Scott Siefers – Sandler O'Neill
Okay, perfect. Thank you very much.
(Operator instructions) Your next question comes from the line of Steven Alexopoulos from JP Morgan.
Sweety Dickens – JP Morgan
Hi everyone, this is actually Sweety Dickens [ph] speaking on behalf of Steve. Can you first divide the dollar amount of inflows you found [ph] to nonperforming this quarter and how that compared to last quarter?
The inflows, we measure it because we have a constant in and out but we reference the $22 million increase. I would, if you will, give some color by illustrating the concentration we had a couple of well-diversified, collateralized credits that had significant duress. The duress was brought in litigation with them on the part of matters outside of the businesses we were financing, and there was, as people do during these times, they sought some relief and comfort in a defensive bankruptcy.
The values on the properties that we have and are represented in the NPAs are substantial, and we believe that the liquidation scenario through the bankruptcy will provide us and the owners of these properties an orderly process of maximizing the value, paying us off as well as developing whatever liquidity for themselves.
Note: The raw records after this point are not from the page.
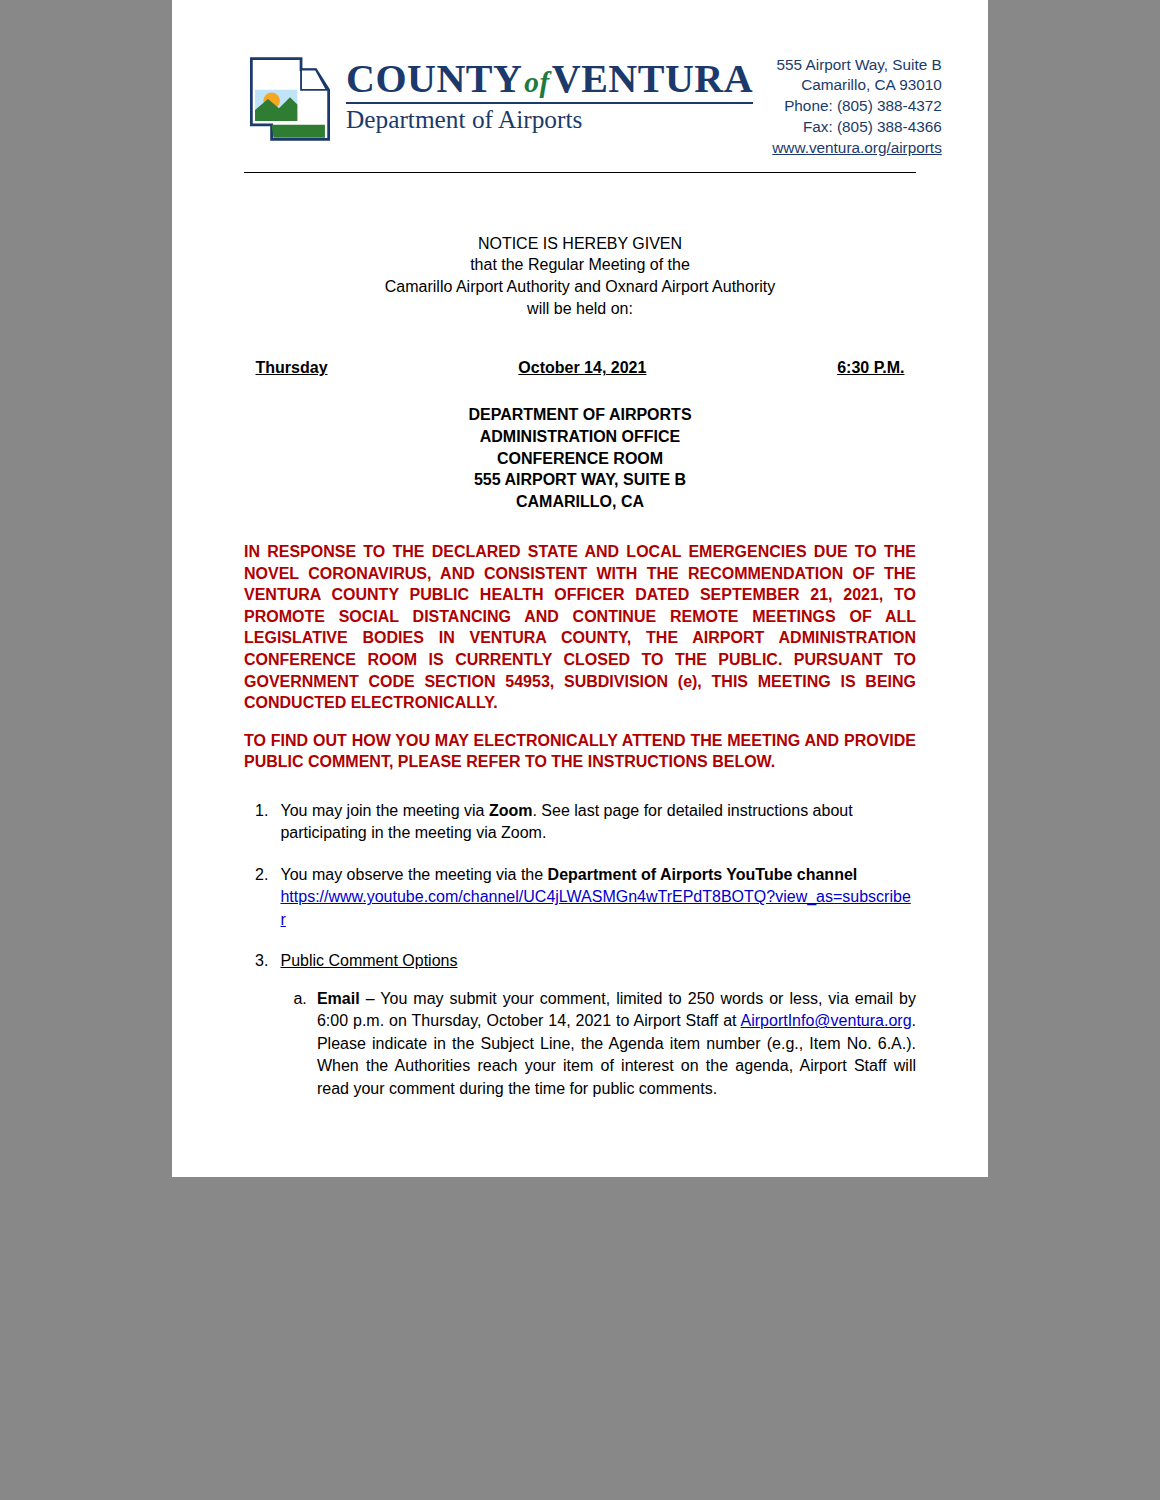COUNTY of VENTURA
Department of Airports
555 Airport Way, Suite B
Camarillo, CA 93010
Phone: (805) 388-4372
Fax: (805) 388-4366
www.ventura.org/airports
NOTICE IS HEREBY GIVEN
that the Regular Meeting of the
Camarillo Airport Authority and Oxnard Airport Authority
will be held on:
Thursday October 14, 2021 6:30 P.M.
DEPARTMENT OF AIRPORTS
ADMINISTRATION OFFICE
CONFERENCE ROOM
555 AIRPORT WAY, SUITE B
CAMARILLO, CA
IN RESPONSE TO THE DECLARED STATE AND LOCAL EMERGENCIES DUE TO THE NOVEL CORONAVIRUS, AND CONSISTENT WITH THE RECOMMENDATION OF THE VENTURA COUNTY PUBLIC HEALTH OFFICER DATED SEPTEMBER 21, 2021, TO PROMOTE SOCIAL DISTANCING AND CONTINUE REMOTE MEETINGS OF ALL LEGISLATIVE BODIES IN VENTURA COUNTY, THE AIRPORT ADMINISTRATION CONFERENCE ROOM IS CURRENTLY CLOSED TO THE PUBLIC. PURSUANT TO GOVERNMENT CODE SECTION 54953, SUBDIVISION (e), THIS MEETING IS BEING CONDUCTED ELECTRONICALLY.
TO FIND OUT HOW YOU MAY ELECTRONICALLY ATTEND THE MEETING AND PROVIDE PUBLIC COMMENT, PLEASE REFER TO THE INSTRUCTIONS BELOW.
You may join the meeting via Zoom. See last page for detailed instructions about participating in the meeting via Zoom.
You may observe the meeting via the Department of Airports YouTube channel
https://www.youtube.com/channel/UC4jLWASMGn4wTrEPdT8BOTQ?view_as=subscriber
Public Comment Options
Email – You may submit your comment, limited to 250 words or less, via email by 6:00 p.m. on Thursday, October 14, 2021 to Airport Staff at AirportInfo@ventura.org. Please indicate in the Subject Line, the Agenda item number (e.g., Item No. 6.A.). When the Authorities reach your item of interest on the agenda, Airport Staff will read your comment during the time for public comments.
The actual inflow detail will be in our 10-Q.
Sweety Dickens – JP Morgan
Okay, that is helpful. And then in sort of absent those bankruptcies and those credits that moved into nonperformance this quarter, I mean is it safe to say we are reaching sort of a peak here?
I would say that we are seeing very positive signs throughout the general portfolio. You always see a peaking in the C&C and then consequently the NPAs at kind of the late stages of the cycle, and so as the cycle moves up, you will start noticing that peaks and while we are claiming the bottom, we are certainly seeing a lot of optimistic business activity, order books, and more people definitely looking to purchase assets, those would be signs of renewed activity and optimism within the general economy.
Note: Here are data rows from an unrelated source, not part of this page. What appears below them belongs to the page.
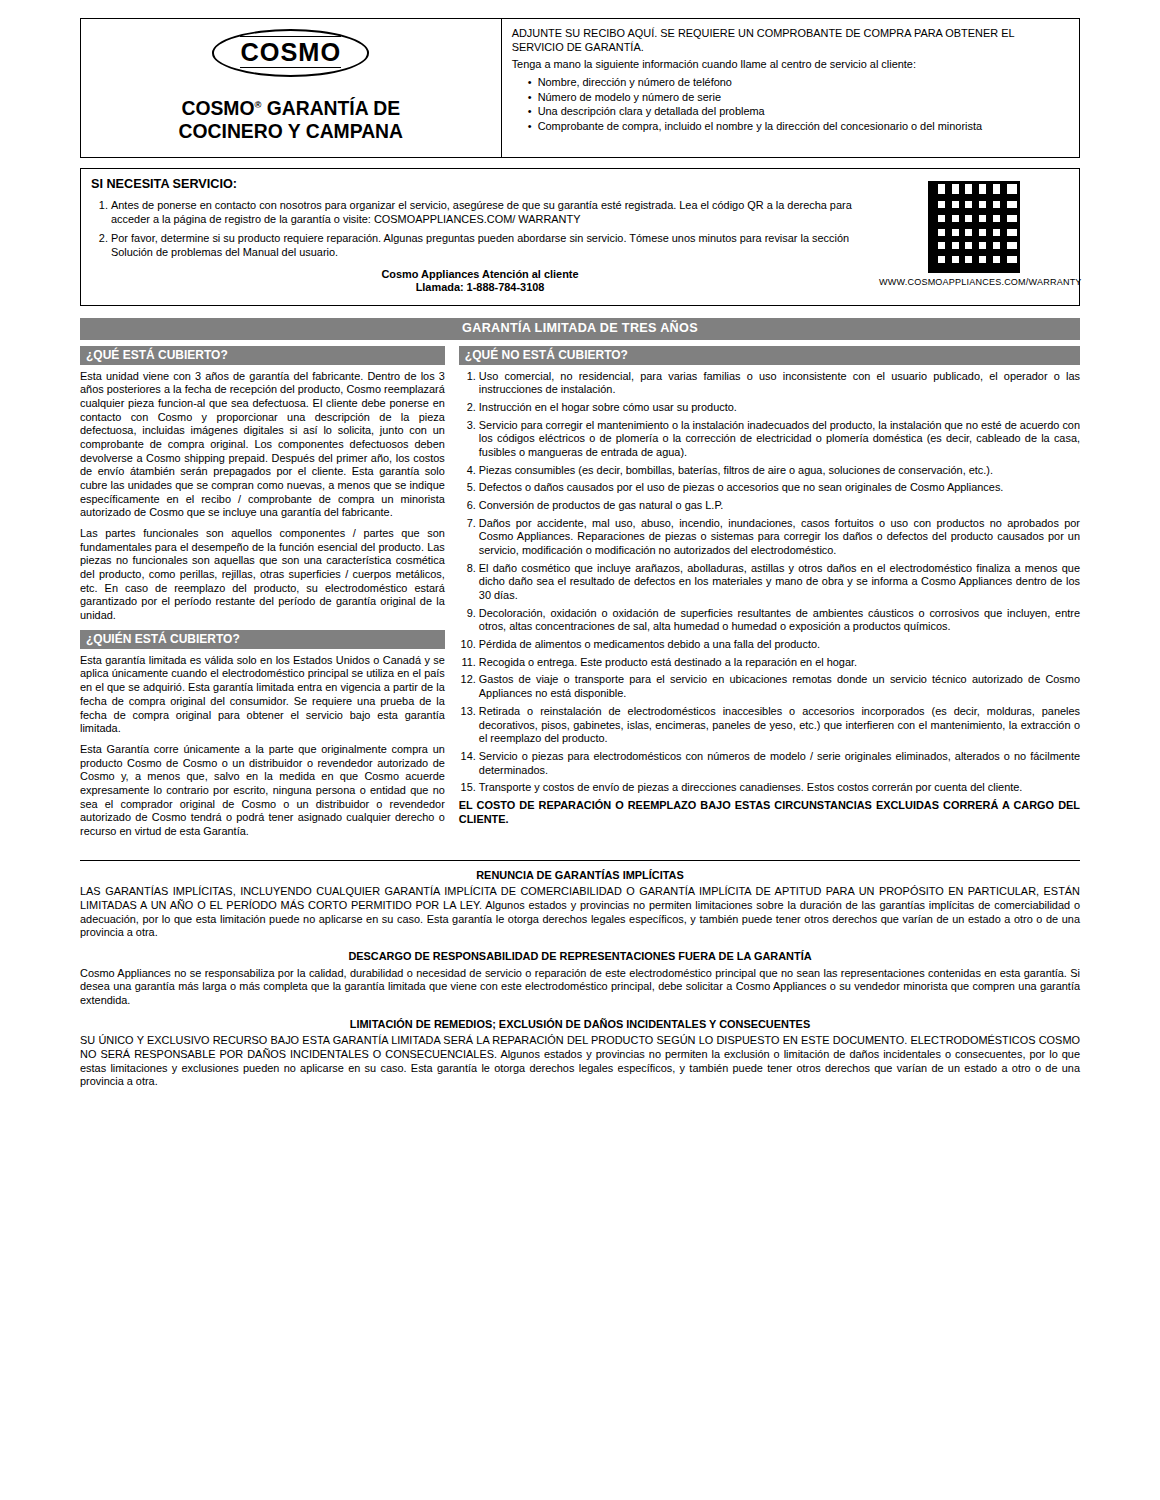COSMO
COSMO® GARANTÍA DE
COCINERO Y CAMPANA
ADJUNTE SU RECIBO AQUÍ. SE REQUIERE UN COMPROBANTE DE COMPRA PARA OBTENER EL SERVICIO DE GARANTÍA.
Tenga a mano la siguiente información cuando llame al centro de servicio al cliente:
Nombre, dirección y número de teléfono
Número de modelo y número de serie
Una descripción clara y detallada del problema
Comprobante de compra, incluido el nombre y la dirección del concesionario o del minorista
SI NECESITA SERVICIO:
Antes de ponerse en contacto con nosotros para organizar el servicio, asegúrese de que su garantía esté registrada. Lea el código QR a la derecha para acceder a la página de registro de la garantía o visite: COSMOAPPLIANCES.COM/ WARRANTY
Por favor, determine si su producto requiere reparación. Algunas preguntas pueden abordarse sin servicio. Tómese unos minutos para revisar la sección Solución de problemas del Manual del usuario.
Cosmo Appliances Atención al cliente
Llamada: 1-888-784-3108
WWW.COSMOAPPLIANCES.COM/WARRANTY
GARANTÍA LIMITADA DE TRES AÑOS
¿QUÉ ESTÁ CUBIERTO?
Esta unidad viene con 3 años de garantía del fabricante. Dentro de los 3 años posteriores a la fecha de recepción del producto, Cosmo reemplazará cualquier pieza funcion-al que sea defectuosa. El cliente debe ponerse en contacto con Cosmo y proporcionar una descripción de la pieza defectuosa, incluidas imágenes digitales si así lo solicita, junto con un comprobante de compra original. Los componentes defectuosos deben devolverse a Cosmo shipping prepaid. Después del primer año, los costos de envío átambién serán prepagados por el cliente. Esta garantía solo cubre las unidades que se compran como nuevas, a menos que se indique específicamente en el recibo / comprobante de compra un minorista autorizado de Cosmo que se incluye una garantía del fabricante.
Las partes funcionales son aquellos componentes / partes que son fundamentales para el desempeño de la función esencial del producto. Las piezas no funcionales son aquellas que son una característica cosmética del producto, como perillas, rejillas, otras superficies / cuerpos metálicos, etc. En caso de reemplazo del producto, su electrodoméstico estará garantizado por el período restante del período de garantía original de la unidad.
¿QUIÉN ESTÁ CUBIERTO?
Esta garantía limitada es válida solo en los Estados Unidos o Canadá y se aplica únicamente cuando el electrodoméstico principal se utiliza en el país en el que se adquirió. Esta garantía limitada entra en vigencia a partir de la fecha de compra original del consumidor. Se requiere una prueba de la fecha de compra original para obtener el servicio bajo esta garantía limitada.
Esta Garantía corre únicamente a la parte que originalmente compra un producto Cosmo de Cosmo o un distribuidor o revendedor autorizado de Cosmo y, a menos que, salvo en la medida en que Cosmo acuerde expresamente lo contrario por escrito, ninguna persona o entidad que no sea el comprador original de Cosmo o un distribuidor o revendedor autorizado de Cosmo tendrá o podrá tener asignado cualquier derecho o recurso en virtud de esta Garantía.
¿QUÉ NO ESTÁ CUBIERTO?
Uso comercial, no residencial, para varias familias o uso inconsistente con el usuario publicado, el operador o las instrucciones de instalación.
Instrucción en el hogar sobre cómo usar su producto.
Servicio para corregir el mantenimiento o la instalación inadecuados del producto, la instalación que no esté de acuerdo con los códigos eléctricos o de plomería o la corrección de electricidad o plomería doméstica (es decir, cableado de la casa, fusibles o mangueras de entrada de agua).
Piezas consumibles (es decir, bombillas, baterías, filtros de aire o agua, soluciones de conservación, etc.).
Defectos o daños causados por el uso de piezas o accesorios que no sean originales de Cosmo Appliances.
Conversión de productos de gas natural o gas L.P.
Daños por accidente, mal uso, abuso, incendio, inundaciones, casos fortuitos o uso con productos no aprobados por Cosmo Appliances. Reparaciones de piezas o sistemas para corregir los daños o defectos del producto causados por un servicio, modificación o modificación no autorizados del electrodoméstico.
El daño cosmético que incluye arañazos, abolladuras, astillas y otros daños en el electrodoméstico finaliza a menos que dicho daño sea el resultado de defectos en los materiales y mano de obra y se informa a Cosmo Appliances dentro de los 30 días.
Decoloración, oxidación o oxidación de superficies resultantes de ambientes cáusticos o corrosivos que incluyen, entre otros, altas concentraciones de sal, alta humedad o humedad o exposición a productos químicos.
Pérdida de alimentos o medicamentos debido a una falla del producto.
Recogida o entrega. Este producto está destinado a la reparación en el hogar.
Gastos de viaje o transporte para el servicio en ubicaciones remotas donde un servicio técnico autorizado de Cosmo Appliances no está disponible.
Retirada o reinstalación de electrodomésticos inaccesibles o accesorios incorporados (es decir, molduras, paneles decorativos, pisos, gabinetes, islas, encimeras, paneles de yeso, etc.) que interfieren con el mantenimiento, la extracción o el reemplazo del producto.
Servicio o piezas para electrodomésticos con números de modelo / serie originales eliminados, alterados o no fácilmente determinados.
Transporte y costos de envío de piezas a direcciones canadienses. Estos costos correrán por cuenta del cliente.
EL COSTO DE REPARACIÓN O REEMPLAZO BAJO ESTAS CIRCUNSTANCIAS EXCLUIDAS CORRERÁ A CARGO DEL CLIENTE.
RENUNCIA DE GARANTÍAS IMPLÍCITAS
LAS GARANTÍAS IMPLÍCITAS, INCLUYENDO CUALQUIER GARANTÍA IMPLÍCITA DE COMERCIABILIDAD O GARANTÍA IMPLÍCITA DE APTITUD PARA UN PROPÓSITO EN PARTICULAR, ESTÁN LIMITADAS A UN AÑO O EL PERÍODO MÁS CORTO PERMITIDO POR LA LEY. Algunos estados y provincias no permiten limitaciones sobre la duración de las garantías implícitas de comerciabilidad o adecuación, por lo que esta limitación puede no aplicarse en su caso. Esta garantía le otorga derechos legales específicos, y también puede tener otros derechos que varían de un estado a otro o de una provincia a otra.
DESCARGO DE RESPONSABILIDAD DE REPRESENTACIONES FUERA DE LA GARANTÍA
Cosmo Appliances no se responsabiliza por la calidad, durabilidad o necesidad de servicio o reparación de este electrodoméstico principal que no sean las representaciones contenidas en esta garantía. Si desea una garantía más larga o más completa que la garantía limitada que viene con este electrodoméstico principal, debe solicitar a Cosmo Appliances o su vendedor minorista que compren una garantía extendida.
LIMITACIÓN DE REMEDIOS; EXCLUSIÓN DE DAÑOS INCIDENTALES Y CONSECUENTES
SU ÚNICO Y EXCLUSIVO RECURSO BAJO ESTA GARANTÍA LIMITADA SERÁ LA REPARACIÓN DEL PRODUCTO SEGÚN LO DISPUESTO EN ESTE DOCUMENTO. ELECTRODOMÉSTICOS COSMO NO SERÁ RESPONSABLE POR DAÑOS INCIDENTALES O CONSECUENCIALES. Algunos estados y provincias no permiten la exclusión o limitación de daños incidentales o consecuentes, por lo que estas limitaciones y exclusiones pueden no aplicarse en su caso. Esta garantía le otorga derechos legales específicos, y también puede tener otros derechos que varían de un estado a otro o de una provincia a otra.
This is Paul. Let me just add, through interaction that I have had with our customers, I am hearing and seeing positive signs that we have come through the worst of the cycle. Last week, we sponsored a breakfast, an economic breakfast in Cleveland, and had attendance of over 200 commercial customers and prospective customers, and the discussion that I had with them concurred was similar customer sentiment that I have seen since the beginning of 2010, and that is that things are bottoming and we are seeing modest pick ups in the economy. I would say that view is also consistent with what we have read in the recent (inaudible) commentary on our market.
Sweety Dickens – JP Morgan
Okay, great, thank you.
And at this time, I would like to turn the call back over to Investor Relations Officer Tom O'Malley for closing remarks.
Thank you, Patrick, and thank you all for joining us on the call today. Should you have any follow-up questions, please feel free to contact us. Thanks again and have a great afternoon. Good bye.
This concludes today's conference call. You may now disconnect.